**Extrait cité**.
J'ai particulièrement goûté le travail de la langue et du style dans ces passages. Il faut noter cependant qu'ils contrastent assez nettement avec la narration du quotidien de la jeune fille. Les moments de grâce sont donc mis en relief par la beauté du texte mais ils sont de plus en plus rares au fil du roman. J'aurais apprécié que les désillusions du mariage soient aussi l'occasion de développer un style travaillé comme dans Madame Bovary.
Ce style sans éclat s'attache donc à dépeindre un destin sans éclat. La trajectoire du roman m'a semblé trop nette : les déceptions sont attendues et systématiques. Lors de la lecture, j'ai toujours pressenti les malheurs de Jeanne une à deux pages avant qu'ils se produisent effectivement. Les signes sont trop clairs et laissent peu de place au trouble, au doute du lecteur qui en vient à ne pas comprendre l'aveuglement de Jeanne qui se heurte toujours violemment à l'évidence. De même la déchéance de Jeanne suit une pente linéaire émaillée d'événements comme son mariage ou encore la naissance de son fils. Le déroulement de ce destin est monotone, sans émotion. Le texte aurait gagné à rehausser d'éclats certains moments importants : le mariage par exemple fait l'objet d'une description terne, de même la naissance de Paul. Le fait que Jeanne se réfugie dans son statut de mère apparaît immédiatement au lecteur comme la compensation illusoire d'un manque. On n'éprouve jamais le sentiment que cette maternité puisse être le creuset d'un bonheur véritable, total.
La relation à son mari, Julien, m'est apparue comme très superficielle : elle n'est traitée qu'en surface, jamais abordée profondément dans toutes ses implications. Certains moments de fusion véritable ou de connivence entre époux auraient permis de rendre plus profonde la déchirure de la séparation et la souffrance de l'adultère. Au lieu de ça, Jeanne s'en accommode comme d'une fatalité. En définitive, cela ne permet pas de mobiliser un large éventail de sentiments. On reste dans un amour de convention, sans enjeux ni profond intérêt. Difficile pour le lecteur de s'identifier à ces personnages qui semblent perpétuellement en dehors d'eux-mêmes, comme s'ils gouvernaient leurs vie à distance, dans un détachement étrange qui ne les implique pas physiquement et sentimentalement.
Certains personnages ne semblaient être que de pâles copies de personnages bien connus de la littérature. Le père de Jeanne m'a rappelé Monsieur de Wolmar dans La Nouvelle Héloïse de Rousseau tout en empruntant, par moments, des traits à Rousseau lui-même. Ce fait est d'ailleurs totalement assumé par l'auteur dans sa description du personnage :
Le baron Simon-Jacques Le Perthuis des Vauds était un gentilhomme de l'autre siècle, maniaque et bon. Disciple enthousiaste de J.-J. Rousseau, il avait des tendresses d'amant pour la nature, les champs, les bois, les bêtes. [...] Homme de théorie, il méditait tout un plan d'éducation pour sa fille, voulant la faire heureuse, bonne, droite et tendre.

**Travail à effectuer**.
**a)** Dans la critique du roman, à quel personnage de La Nouvelle Héloïse le père de Jeanne est-il comparé ?
**b)** Restituez, tel qu'il figure dans la critique du roman, tout le passage depuis « J'ai particulièrement goûté » jusqu'à « dans Madame Bovary. ».

Enregistrements de données:
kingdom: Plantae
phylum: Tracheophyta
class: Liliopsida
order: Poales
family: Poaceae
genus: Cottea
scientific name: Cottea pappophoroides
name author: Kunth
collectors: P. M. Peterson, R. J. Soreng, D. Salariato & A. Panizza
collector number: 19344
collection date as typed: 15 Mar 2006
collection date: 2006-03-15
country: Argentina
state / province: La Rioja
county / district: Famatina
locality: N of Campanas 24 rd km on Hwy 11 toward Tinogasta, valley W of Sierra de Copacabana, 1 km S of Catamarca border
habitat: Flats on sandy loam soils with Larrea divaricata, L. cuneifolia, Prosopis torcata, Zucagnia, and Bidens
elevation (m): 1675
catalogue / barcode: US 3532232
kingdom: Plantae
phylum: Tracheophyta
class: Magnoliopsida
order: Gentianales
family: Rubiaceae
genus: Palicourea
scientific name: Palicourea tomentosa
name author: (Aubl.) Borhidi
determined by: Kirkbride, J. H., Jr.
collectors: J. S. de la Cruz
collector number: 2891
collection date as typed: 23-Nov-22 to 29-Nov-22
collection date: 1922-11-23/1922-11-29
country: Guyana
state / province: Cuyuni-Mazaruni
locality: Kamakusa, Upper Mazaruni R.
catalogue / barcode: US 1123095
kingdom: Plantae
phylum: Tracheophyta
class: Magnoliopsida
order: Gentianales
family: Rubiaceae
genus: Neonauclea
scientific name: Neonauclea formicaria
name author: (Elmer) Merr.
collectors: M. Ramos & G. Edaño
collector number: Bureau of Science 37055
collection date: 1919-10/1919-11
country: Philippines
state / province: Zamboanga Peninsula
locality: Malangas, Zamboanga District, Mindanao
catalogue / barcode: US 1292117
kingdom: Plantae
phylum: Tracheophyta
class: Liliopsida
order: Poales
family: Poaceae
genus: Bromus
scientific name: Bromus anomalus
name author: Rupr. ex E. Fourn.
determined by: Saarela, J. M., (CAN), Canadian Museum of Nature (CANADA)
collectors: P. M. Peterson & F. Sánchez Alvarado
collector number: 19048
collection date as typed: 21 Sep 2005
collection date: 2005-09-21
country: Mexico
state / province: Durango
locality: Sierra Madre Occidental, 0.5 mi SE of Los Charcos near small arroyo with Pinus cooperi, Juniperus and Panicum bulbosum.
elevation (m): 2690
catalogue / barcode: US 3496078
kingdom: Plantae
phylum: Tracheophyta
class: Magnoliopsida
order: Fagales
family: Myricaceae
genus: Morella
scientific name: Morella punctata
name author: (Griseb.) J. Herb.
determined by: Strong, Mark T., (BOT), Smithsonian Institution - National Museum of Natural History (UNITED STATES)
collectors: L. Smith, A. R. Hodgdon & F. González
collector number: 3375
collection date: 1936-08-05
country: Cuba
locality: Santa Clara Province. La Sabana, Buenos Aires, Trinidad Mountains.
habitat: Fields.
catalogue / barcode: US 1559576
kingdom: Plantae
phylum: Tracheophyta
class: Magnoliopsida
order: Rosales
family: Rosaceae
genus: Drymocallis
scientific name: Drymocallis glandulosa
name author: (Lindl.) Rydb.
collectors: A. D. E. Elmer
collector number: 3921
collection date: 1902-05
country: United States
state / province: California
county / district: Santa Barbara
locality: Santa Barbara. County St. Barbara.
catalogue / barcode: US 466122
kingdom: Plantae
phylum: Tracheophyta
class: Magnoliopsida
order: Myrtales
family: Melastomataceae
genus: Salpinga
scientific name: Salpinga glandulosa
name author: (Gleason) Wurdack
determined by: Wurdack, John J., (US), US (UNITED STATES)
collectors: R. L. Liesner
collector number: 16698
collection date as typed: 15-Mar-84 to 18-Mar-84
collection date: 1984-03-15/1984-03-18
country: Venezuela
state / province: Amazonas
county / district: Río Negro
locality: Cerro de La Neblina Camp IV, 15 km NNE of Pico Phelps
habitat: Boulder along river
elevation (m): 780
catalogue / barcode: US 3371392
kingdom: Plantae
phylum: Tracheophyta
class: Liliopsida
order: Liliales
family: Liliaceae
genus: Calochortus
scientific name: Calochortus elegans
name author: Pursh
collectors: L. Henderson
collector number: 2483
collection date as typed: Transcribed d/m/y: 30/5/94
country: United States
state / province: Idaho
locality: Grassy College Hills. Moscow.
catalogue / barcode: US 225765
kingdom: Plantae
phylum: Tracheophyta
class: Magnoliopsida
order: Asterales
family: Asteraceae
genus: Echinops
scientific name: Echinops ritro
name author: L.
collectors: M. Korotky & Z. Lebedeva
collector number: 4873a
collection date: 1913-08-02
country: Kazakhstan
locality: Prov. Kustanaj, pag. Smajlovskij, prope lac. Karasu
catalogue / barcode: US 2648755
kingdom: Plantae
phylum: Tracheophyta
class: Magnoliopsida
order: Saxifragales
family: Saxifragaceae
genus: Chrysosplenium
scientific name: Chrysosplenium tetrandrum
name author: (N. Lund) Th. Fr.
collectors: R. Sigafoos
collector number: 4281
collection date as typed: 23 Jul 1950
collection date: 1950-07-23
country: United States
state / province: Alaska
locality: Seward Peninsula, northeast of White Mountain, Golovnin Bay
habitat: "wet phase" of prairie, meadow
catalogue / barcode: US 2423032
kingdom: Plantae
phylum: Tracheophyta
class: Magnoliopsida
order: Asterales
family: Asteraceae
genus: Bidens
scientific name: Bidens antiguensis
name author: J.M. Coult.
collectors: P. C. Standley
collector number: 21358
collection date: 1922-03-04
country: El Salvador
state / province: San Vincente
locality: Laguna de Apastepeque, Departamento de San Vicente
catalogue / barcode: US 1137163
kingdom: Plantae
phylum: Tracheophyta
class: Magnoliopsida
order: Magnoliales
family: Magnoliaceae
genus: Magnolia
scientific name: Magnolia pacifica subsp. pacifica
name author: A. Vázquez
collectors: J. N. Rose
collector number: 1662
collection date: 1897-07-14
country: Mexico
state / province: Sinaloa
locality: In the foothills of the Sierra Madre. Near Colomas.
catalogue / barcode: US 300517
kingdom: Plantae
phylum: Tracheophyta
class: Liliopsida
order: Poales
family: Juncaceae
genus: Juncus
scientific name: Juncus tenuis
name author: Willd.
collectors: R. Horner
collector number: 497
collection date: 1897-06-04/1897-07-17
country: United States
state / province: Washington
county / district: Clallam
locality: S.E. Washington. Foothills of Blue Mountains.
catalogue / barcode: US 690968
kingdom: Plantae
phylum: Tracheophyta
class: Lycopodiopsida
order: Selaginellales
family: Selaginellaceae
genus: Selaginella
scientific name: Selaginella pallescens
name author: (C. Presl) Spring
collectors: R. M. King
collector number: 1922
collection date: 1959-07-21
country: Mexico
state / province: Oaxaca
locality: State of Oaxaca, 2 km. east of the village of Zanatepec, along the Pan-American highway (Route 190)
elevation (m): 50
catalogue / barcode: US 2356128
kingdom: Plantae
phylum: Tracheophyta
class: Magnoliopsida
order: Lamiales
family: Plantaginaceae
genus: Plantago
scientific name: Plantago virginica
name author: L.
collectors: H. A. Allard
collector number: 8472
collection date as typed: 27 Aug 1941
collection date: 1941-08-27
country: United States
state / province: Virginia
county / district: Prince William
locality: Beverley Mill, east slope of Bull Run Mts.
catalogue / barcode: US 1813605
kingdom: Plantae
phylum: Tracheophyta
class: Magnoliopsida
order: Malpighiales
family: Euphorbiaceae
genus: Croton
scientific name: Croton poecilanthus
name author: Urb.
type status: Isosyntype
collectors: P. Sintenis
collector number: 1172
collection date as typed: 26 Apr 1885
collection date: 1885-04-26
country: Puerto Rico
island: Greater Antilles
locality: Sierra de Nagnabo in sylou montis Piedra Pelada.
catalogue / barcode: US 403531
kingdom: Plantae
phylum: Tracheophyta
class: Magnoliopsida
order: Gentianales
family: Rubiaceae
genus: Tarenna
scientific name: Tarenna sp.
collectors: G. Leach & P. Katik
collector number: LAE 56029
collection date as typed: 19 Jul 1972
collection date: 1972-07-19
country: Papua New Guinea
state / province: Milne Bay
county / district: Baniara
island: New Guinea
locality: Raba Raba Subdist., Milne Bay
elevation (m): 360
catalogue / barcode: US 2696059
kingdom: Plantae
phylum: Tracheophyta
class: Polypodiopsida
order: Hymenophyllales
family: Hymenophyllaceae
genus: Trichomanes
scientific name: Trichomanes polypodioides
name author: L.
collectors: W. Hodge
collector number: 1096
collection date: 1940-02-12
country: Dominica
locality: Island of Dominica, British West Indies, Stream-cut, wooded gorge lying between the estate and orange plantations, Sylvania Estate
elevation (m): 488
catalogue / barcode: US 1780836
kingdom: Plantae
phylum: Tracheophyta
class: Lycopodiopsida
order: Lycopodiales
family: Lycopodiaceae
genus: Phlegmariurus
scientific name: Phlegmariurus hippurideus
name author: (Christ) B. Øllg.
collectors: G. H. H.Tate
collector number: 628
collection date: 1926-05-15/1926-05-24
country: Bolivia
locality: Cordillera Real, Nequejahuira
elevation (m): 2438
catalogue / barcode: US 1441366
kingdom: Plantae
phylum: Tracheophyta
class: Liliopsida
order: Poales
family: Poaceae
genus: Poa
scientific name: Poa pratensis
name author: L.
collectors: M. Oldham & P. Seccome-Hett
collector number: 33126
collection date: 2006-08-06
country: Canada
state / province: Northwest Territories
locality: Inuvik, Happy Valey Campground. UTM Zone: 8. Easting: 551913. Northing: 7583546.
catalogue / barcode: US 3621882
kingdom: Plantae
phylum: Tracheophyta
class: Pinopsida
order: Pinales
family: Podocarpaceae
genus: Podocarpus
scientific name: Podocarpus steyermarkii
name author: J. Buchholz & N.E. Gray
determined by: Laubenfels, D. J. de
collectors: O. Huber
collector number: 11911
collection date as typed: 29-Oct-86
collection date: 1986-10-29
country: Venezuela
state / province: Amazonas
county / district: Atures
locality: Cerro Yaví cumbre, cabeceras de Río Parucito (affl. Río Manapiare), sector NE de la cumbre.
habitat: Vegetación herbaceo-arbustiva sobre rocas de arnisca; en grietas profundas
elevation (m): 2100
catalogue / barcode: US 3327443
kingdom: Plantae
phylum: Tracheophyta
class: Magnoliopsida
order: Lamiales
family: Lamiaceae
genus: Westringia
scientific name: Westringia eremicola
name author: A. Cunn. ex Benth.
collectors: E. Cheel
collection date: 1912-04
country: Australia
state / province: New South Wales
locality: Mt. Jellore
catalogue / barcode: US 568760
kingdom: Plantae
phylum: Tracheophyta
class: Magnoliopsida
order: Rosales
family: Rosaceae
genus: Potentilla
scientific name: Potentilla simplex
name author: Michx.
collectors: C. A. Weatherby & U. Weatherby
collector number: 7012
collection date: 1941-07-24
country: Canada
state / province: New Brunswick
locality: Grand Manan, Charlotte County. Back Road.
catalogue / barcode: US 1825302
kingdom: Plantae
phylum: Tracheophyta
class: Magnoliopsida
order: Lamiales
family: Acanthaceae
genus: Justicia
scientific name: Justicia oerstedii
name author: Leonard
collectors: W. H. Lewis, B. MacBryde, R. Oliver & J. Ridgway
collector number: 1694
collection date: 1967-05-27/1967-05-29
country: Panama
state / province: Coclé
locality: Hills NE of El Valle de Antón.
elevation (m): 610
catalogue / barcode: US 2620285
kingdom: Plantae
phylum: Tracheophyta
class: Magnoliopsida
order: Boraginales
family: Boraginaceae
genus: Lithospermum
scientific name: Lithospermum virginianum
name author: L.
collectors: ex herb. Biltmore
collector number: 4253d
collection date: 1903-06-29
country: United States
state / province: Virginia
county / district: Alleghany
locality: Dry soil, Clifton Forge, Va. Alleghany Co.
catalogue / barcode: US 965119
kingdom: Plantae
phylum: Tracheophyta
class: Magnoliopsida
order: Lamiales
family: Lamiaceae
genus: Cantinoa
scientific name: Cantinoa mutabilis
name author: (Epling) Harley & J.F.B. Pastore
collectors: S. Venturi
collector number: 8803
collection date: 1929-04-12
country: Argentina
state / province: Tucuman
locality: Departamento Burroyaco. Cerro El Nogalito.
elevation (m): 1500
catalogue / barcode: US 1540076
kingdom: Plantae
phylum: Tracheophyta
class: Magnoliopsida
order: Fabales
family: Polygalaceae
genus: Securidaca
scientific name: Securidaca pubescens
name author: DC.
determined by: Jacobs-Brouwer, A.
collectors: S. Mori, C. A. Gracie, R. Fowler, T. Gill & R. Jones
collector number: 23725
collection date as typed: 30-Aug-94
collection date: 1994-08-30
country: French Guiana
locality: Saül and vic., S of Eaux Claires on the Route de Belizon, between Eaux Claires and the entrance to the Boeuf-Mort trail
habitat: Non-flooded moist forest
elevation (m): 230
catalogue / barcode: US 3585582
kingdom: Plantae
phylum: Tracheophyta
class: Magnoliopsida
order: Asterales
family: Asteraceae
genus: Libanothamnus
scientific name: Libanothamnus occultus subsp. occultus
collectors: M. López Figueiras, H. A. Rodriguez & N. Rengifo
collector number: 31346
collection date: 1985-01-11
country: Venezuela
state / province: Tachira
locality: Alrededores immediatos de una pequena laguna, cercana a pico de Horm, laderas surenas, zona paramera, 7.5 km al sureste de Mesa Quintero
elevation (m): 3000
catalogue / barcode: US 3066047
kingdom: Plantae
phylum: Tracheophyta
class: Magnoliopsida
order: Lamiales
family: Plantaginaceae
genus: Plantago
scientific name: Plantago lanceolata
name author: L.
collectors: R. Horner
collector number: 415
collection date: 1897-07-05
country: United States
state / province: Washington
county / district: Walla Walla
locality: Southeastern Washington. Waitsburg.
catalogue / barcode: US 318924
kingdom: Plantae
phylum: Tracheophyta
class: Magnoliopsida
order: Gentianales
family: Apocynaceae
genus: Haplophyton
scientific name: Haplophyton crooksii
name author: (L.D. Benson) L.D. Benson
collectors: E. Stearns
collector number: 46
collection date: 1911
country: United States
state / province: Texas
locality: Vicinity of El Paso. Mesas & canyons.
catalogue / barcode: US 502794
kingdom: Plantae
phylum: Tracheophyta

**Corrigé détaillé**.
**a)** À Monsieur de Wolmar.

**b)**
J'ai particulièrement goûté le travail de la langue et du style dans ces passages. Il faut noter cependant qu'ils contrastent assez nettement avec la narration du quotidien de la jeune fille. Les moments de grâce sont donc mis en relief par la beauté du texte mais ils sont de plus en plus rares au fil du roman. J'aurais apprécié que les désillusions du mariage soient aussi l'occasion de développer un style travaillé comme dans Madame Bovary.